### Цитируемый текст
--

Дом наизнанку. Традиции, быт, суеверия и тайны русского дома — страница 38 из 55

Легче жилось тем девушкам, у кого имелись состоятельные родственники. Тогда они могли получить от них продукты, немного денег. Хотя официально передача купюр находилась под запретом, матери все равно изыскивали возможность дать девочкам хоть несколько рублей. Эти деньги были нужны и на покупку еды, и на подкуп институтской прислуги. Так-то девушкам следовало самим убираться в комнатах и содержать тумбочку в чистоте. Приплатив немного горничным, они избавляли себя от этого труда.

Водовозова с негодованием свидетельствовала, что обеспечение воспитанниц ложилось на плечи родителей, хотя изначально заявлялось совсем противоположное. Однако корсеты или туфли, которые выдавались бесплатно, были столь плохого качества, что проще было приобрести вещи самостоятельно. Девочки жаловались, что им вечно не хватает перчаток или гребенок. А еще некоторые воспитательницы не стеснялись зарабатывать на смолянках. Одна из классных дам по фамилии Лопырева торговала лотерейными билетами. И горе было той девочке, которая отказывалась приобрести у нее билетик.

Как и в мужском Царскосельском лицее, пробуждение начиналось в 6 часов утра. Мешкать не следовало – весь день был расписан по минутам. Не все выдерживали такой ритм. Фанни Голембиовская, одна из самых тихих и скромных учениц, даже попыталась сбежать. Девочка очень тосковала по матери, а еще не могла смириться с постоянными окриками классных дам. После неудавшегося побега Фанни ее родным отправили письмо – с сообщением о поведении дочери. Однако затем пришлось отправлять следующее – о ее смерти. Выяснилось, что от переживаний, недоедания и холода девочка заболела. Месяц проведя в горячке, Голембиовская скончалась.

Заведение не приветствовало тесного общения воспитанниц с семьями. Считалось, что изоляция полезна – девочки не отвлекаются на мирскую суету. Но выходило иначе. Смолянки отчаянно тосковали по семьям и одновременно отдалялись от них.

А как сохранить душевную близость, если в редкие часы для встречи, в присутствии воспитательниц, нельзя сказать обо всем, что наболело? К тому же девочки понимали, что их, в случае если они станут жаловаться, могут просто забрать из Смольного. А ведь семьи направляли их для получения образования, для дальнейшего движения вперед…

Правда, само обучение в XIX столетии оставляло желать лучшего. Мария Павловна Леонтьева привела Смольный в крайне бедственное состояние. По сути, девочек учили только французскому языку, манерам и рукоделию. Все остальное преподавалось кратко и сумбурно. Когда инспектором классов стал Константин Ушинский, он схватился за голову: полуграмотные дворянки!

«Остальное все – пар, – рассуждала мадемуазель Тюфяева, одна из учителей в Смольном, – и быстро улетучится… Вот я после окончания курса никогда не раскрывала книги, а, слава богу, ничего дурного не вышло. И начальство меня уважает».

--

### Задание A
Чем торговала классная дама Лопырева, согласно отрывку о Смольном институте?
### Задание B
Продолжите, пожалуйста, отрывок о Смольном институте после его последнего предложения.

### Сохранённые данные
--

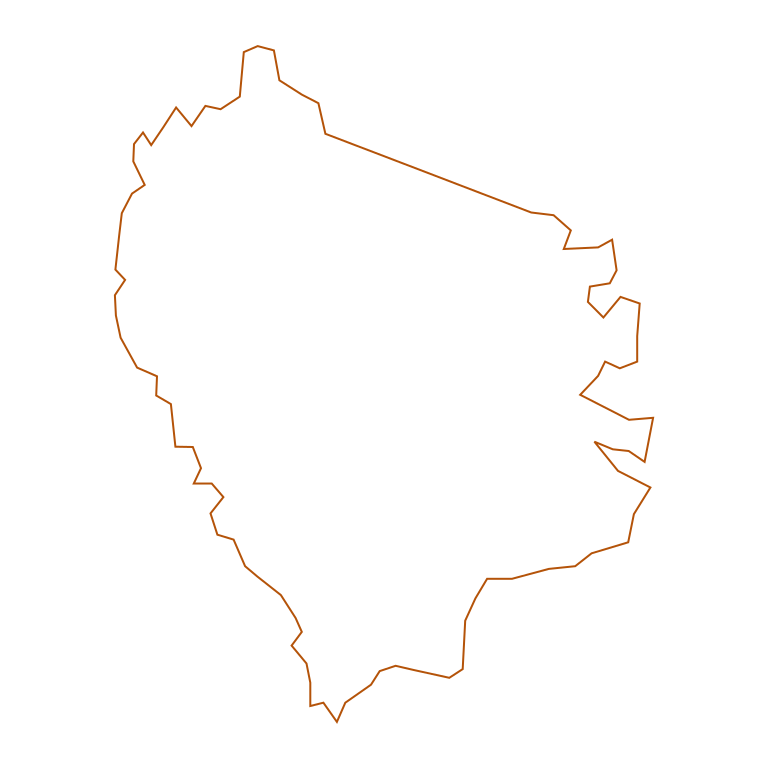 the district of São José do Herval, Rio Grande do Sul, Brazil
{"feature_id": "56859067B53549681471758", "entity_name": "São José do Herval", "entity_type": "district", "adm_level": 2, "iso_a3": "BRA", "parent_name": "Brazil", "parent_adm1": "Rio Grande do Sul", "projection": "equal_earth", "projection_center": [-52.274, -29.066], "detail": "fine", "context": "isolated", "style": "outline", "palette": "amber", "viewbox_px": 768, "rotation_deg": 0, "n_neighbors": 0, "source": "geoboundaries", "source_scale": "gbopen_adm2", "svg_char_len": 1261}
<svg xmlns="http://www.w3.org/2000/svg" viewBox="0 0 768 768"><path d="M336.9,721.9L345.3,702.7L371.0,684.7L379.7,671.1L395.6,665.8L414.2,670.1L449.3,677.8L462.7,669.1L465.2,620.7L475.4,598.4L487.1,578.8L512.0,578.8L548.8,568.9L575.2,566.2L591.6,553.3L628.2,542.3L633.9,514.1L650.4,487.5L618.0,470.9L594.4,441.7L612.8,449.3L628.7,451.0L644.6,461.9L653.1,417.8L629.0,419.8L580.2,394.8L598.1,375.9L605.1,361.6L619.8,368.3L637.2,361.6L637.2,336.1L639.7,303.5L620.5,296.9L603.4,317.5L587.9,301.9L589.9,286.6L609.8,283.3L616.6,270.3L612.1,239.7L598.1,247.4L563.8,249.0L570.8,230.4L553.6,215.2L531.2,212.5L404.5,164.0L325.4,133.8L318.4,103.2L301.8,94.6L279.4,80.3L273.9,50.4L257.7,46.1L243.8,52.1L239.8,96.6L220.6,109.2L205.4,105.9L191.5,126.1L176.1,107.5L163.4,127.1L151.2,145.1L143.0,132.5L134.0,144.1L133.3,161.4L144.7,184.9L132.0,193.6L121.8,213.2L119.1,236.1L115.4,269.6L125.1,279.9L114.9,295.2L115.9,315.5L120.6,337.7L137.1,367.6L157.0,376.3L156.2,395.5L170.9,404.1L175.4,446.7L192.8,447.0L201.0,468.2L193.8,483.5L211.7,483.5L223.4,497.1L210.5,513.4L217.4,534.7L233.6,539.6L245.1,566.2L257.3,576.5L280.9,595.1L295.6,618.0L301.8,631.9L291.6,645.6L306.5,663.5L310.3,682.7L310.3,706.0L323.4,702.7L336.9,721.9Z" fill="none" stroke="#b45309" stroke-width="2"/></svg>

--

### Ответ к заданию A
Лотерейными билетами.

### Ответ к заданию B
Выводы, сделанные Ушинским, пошли Смольному на пользу. Однако мадам Леонтьева была настолько рассержена вмешательством в ее дела, что в итоге добилась отстранения педагога от должности. За глаза девочки называли ее «каменной»: она каждый день вставала не позже 7 утра, проверяла все комнаты, выслушивала отчеты о том, как вели себя воспитанницы, и лично делала замечания. К слову, доход Леонтьевой составлял шесть тысяч рублей в год – весьма серьезная сумма!

Воспитанницами в Смольном были одновременно и очень бедные девушки, и вполне состоятельные. Увидеть мать, одетую в старенькое платье и чиненую шаль, было стыдно, если к однокурснице приехала гранд-дама с тяжелыми бриллиантами в ушах. Поэтому на вопрос «Кто тебя навещал?» бедные девушки отнекивались и отмахивались – нянюшка, гувернантка.

Окончив институт, самые бедные воспитанницы старались устроиться гувернантками в хорошие дома. То, что они учились в Смольном, было для них лучшей рекомендацией.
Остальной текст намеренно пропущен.